**Input**.

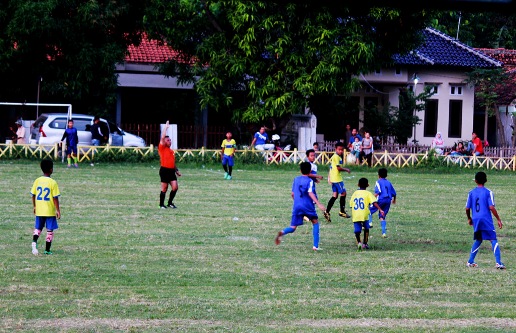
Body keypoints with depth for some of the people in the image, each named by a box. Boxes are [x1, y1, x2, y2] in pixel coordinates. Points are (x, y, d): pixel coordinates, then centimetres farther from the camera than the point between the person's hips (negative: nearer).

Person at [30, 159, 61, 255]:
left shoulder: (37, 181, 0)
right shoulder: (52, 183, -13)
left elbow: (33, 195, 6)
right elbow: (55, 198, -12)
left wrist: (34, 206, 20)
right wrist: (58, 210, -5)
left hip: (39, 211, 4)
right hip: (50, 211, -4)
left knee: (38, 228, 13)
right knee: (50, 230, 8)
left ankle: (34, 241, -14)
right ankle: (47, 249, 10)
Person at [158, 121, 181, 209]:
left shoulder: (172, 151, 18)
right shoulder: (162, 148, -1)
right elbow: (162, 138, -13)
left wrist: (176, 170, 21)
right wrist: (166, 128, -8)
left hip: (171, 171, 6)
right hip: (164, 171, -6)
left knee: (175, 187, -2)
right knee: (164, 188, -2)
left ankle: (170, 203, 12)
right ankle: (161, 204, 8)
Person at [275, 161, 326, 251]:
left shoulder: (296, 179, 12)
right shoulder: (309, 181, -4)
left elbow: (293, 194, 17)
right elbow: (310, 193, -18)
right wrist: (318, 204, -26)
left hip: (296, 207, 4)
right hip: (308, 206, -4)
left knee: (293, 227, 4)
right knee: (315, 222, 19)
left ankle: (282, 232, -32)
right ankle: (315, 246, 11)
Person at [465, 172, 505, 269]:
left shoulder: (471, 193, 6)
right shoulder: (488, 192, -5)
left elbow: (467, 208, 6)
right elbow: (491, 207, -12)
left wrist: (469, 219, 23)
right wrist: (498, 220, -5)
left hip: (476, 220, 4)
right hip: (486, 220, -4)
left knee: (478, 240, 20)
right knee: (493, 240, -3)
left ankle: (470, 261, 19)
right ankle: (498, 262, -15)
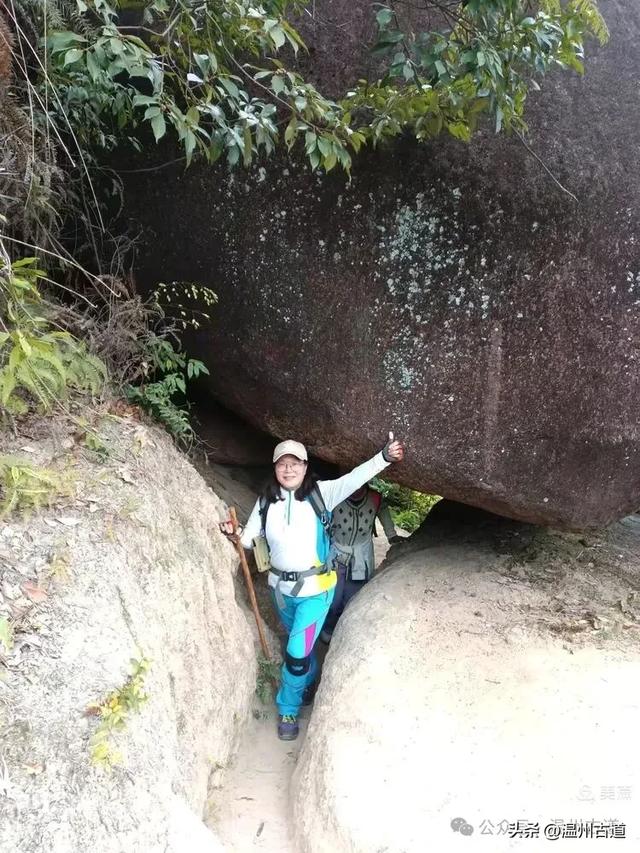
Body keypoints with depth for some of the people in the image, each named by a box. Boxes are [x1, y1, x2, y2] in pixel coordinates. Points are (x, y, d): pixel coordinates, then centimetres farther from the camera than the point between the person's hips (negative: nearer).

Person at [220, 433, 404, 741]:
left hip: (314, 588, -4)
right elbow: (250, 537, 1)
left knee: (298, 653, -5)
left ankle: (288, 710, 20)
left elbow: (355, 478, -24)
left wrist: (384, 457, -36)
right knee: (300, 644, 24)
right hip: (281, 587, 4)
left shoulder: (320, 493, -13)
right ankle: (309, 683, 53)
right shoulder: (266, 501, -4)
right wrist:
==
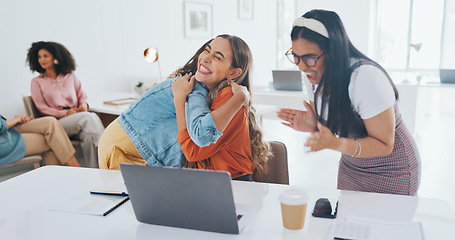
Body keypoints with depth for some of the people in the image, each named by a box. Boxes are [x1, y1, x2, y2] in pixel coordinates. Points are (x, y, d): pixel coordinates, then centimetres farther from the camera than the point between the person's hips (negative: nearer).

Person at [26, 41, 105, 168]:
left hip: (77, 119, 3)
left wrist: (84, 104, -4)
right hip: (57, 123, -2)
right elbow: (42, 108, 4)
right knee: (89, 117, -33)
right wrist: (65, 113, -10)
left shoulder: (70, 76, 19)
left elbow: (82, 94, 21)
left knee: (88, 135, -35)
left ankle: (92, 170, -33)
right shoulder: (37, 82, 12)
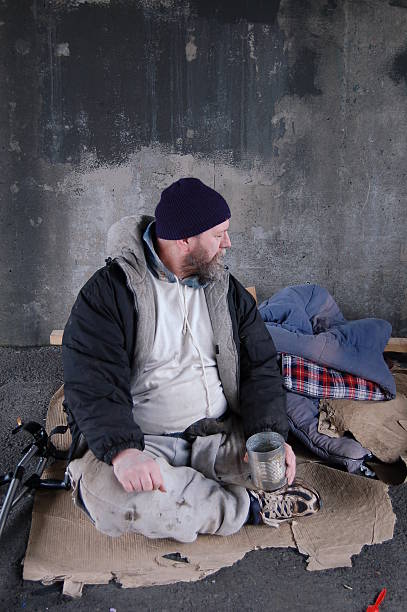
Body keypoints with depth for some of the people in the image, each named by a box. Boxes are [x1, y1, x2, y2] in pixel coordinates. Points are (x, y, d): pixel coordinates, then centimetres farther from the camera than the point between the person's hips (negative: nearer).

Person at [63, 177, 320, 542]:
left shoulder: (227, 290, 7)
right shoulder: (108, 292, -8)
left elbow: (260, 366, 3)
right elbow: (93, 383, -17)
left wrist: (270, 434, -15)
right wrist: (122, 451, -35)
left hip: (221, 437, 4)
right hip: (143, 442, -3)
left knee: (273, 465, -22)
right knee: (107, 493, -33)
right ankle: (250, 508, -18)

**Task statement**. Above this instruction are the records; retype exactly the lines from the one containing "left hip: (221, 437, 4)" up to and including the one containing "right ankle: (250, 508, -18)".

**Response for this exercise**.
left hip: (221, 437, 4)
right hip: (143, 442, -3)
left knee: (273, 465, -22)
right knee: (107, 493, -33)
right ankle: (250, 508, -18)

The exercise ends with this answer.